§ **WORK ITEM**
Please format the text of the entries below as a JSON list of strings, one string per line, with blank lines left out.

§ **RECORDS TO PROCESS**
=-=-=-=-=
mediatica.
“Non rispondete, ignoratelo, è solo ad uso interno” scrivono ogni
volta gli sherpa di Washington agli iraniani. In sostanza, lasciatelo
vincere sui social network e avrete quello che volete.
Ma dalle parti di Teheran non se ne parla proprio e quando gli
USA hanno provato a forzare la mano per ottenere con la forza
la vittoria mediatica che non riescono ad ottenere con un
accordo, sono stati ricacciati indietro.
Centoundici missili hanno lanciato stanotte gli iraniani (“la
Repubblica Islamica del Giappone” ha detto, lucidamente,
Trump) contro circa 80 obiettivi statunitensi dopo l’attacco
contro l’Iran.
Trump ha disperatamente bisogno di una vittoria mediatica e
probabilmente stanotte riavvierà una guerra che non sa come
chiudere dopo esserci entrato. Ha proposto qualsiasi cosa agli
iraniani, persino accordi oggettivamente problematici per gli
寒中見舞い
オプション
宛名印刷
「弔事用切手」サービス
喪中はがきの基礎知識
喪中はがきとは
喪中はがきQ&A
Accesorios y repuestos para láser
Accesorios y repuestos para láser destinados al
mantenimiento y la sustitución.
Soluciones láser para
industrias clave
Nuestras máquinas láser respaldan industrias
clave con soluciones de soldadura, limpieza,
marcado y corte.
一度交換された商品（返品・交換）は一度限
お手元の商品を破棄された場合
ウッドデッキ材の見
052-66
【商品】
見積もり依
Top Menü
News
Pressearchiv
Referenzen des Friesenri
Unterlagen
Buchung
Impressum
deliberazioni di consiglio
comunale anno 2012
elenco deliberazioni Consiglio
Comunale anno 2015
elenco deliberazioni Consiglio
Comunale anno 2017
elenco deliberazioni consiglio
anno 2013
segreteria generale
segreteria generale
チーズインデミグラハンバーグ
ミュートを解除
=-=-=-=-=
§ **EXPECTED ANSWER**
[
  "mediatica.",
  "“Non rispondete, ignoratelo, è solo ad uso interno” scrivono ogni",
  "volta gli sherpa di Washington agli iraniani. In sostanza, lasciatelo",
  "vincere sui social network e avrete quello che volete.",
  "Ma dalle parti di Teheran non se ne parla proprio e quando gli",
  "USA hanno provato a forzare la mano per ottenere con la forza",
  "la vittoria mediatica che non riescono ad ottenere con un",
  "accordo, sono stati ricacciati indietro.",
  "Centoundici missili hanno lanciato stanotte gli iraniani (“la",
  "Repubblica Islamica del Giappone” ha detto, lucidamente,",
  "Trump) contro circa 80 obiettivi statunitensi dopo l’attacco",
  "contro l’Iran.",
  "Trump ha disperatamente bisogno di una vittoria mediatica e",
  "probabilmente stanotte riavvierà una guerra che non sa come",
  "chiudere dopo esserci entrato. Ha proposto qualsiasi cosa agli",
  "iraniani, persino accordi oggettivamente problematici per gli",
  "寒中見舞い",
  "オプション",
  "宛名印刷",
  "「弔事用切手」サービス",
  "喪中はがきの基礎知識",
  "喪中はがきとは",
  "喪中はがきQ&A",
  "Accesorios y repuestos para láser",
  "Accesorios y repuestos para láser destinados al",
  "mantenimiento y la sustitución.",
  "Soluciones láser para",
  "industrias clave",
  "Nuestras máquinas láser respaldan industrias",
  "clave con soluciones de soldadura, limpieza,",
  "marcado y corte.",
  "一度交換された商品（返品・交換）は一度限",
  "お手元の商品を破棄された場合",
  "ウッドデッキ材の見",
  "052-66",
  "【商品】",
  "見積もり依",
  "Top Menü",
  "News",
  "Pressearchiv",
  "Referenzen des Friesenri",
  "Unterlagen",
  "Buchung",
  "Impressum",
  "deliberazioni di consiglio",
  "comunale anno 2012",
  "elenco deliberazioni Consiglio",
  "Comunale anno 2015",
  "elenco deliberazioni Consiglio",
  "Comunale anno 2017",
  "elenco deliberazioni consiglio",
  "anno 2013",
  "segreteria generale",
  "segreteria generale",
  "チーズインデミグラハンバーグ",
  "ミュートを解除"
]